*ASSIGNMENT*. Go through the records below and copy out every line that contains the word "changes".

[Records from a data source]
----------------

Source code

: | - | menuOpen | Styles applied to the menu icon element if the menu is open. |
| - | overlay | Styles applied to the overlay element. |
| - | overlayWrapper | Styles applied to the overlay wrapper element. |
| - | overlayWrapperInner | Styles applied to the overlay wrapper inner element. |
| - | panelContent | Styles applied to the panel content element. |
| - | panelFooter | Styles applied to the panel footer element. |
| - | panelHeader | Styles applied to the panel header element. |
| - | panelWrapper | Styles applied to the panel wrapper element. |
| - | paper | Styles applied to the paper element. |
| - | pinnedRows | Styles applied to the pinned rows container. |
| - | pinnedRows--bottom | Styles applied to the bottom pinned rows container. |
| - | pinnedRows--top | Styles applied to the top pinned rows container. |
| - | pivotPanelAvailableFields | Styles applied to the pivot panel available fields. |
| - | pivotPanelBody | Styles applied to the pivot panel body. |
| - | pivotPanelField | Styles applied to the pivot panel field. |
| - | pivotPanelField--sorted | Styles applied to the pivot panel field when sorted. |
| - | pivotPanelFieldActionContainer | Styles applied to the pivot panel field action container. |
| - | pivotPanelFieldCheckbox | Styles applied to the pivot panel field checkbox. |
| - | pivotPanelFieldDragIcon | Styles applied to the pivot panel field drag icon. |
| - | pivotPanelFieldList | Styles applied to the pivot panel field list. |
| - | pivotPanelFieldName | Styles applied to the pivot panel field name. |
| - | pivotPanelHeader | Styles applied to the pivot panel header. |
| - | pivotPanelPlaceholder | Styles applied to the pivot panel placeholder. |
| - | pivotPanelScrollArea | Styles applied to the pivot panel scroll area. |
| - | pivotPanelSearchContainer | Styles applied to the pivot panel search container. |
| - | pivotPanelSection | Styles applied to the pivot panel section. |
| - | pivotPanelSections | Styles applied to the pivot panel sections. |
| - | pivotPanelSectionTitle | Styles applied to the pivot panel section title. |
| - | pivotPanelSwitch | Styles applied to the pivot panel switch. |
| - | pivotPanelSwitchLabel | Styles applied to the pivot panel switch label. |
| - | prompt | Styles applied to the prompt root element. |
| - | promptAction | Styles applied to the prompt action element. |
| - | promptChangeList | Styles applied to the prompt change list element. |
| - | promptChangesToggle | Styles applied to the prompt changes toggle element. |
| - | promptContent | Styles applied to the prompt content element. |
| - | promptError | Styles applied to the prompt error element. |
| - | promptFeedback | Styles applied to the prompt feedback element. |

----------------

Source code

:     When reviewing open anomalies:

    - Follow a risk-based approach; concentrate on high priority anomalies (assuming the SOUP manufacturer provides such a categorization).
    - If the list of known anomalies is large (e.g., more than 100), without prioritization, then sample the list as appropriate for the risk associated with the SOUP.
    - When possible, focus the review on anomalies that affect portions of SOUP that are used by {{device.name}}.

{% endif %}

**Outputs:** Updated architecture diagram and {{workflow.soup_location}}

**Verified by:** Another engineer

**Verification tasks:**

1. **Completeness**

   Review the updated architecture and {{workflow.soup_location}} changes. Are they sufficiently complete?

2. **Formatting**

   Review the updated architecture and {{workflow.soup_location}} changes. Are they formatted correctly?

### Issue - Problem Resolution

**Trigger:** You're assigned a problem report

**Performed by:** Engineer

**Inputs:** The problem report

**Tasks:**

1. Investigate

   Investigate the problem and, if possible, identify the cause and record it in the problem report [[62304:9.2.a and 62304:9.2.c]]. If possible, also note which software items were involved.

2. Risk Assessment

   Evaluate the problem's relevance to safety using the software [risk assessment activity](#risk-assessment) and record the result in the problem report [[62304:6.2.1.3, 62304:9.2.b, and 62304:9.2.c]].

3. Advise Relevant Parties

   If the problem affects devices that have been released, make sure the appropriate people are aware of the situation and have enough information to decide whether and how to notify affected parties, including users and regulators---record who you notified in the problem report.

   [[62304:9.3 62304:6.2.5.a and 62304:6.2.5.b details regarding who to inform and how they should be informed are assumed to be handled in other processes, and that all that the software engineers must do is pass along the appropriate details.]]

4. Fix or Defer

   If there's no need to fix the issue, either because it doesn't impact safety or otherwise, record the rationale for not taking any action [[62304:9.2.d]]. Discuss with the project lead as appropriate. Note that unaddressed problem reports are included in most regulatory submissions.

----------------

*RESULT OF THE TASK*.
| - | promptChangesToggle | Styles applied to the prompt changes toggle element. |
   Review the updated architecture and {{workflow.soup_location}} changes. Are they sufficiently complete?
   Review the updated architecture and {{workflow.soup_location}} changes. Are they formatted correctly?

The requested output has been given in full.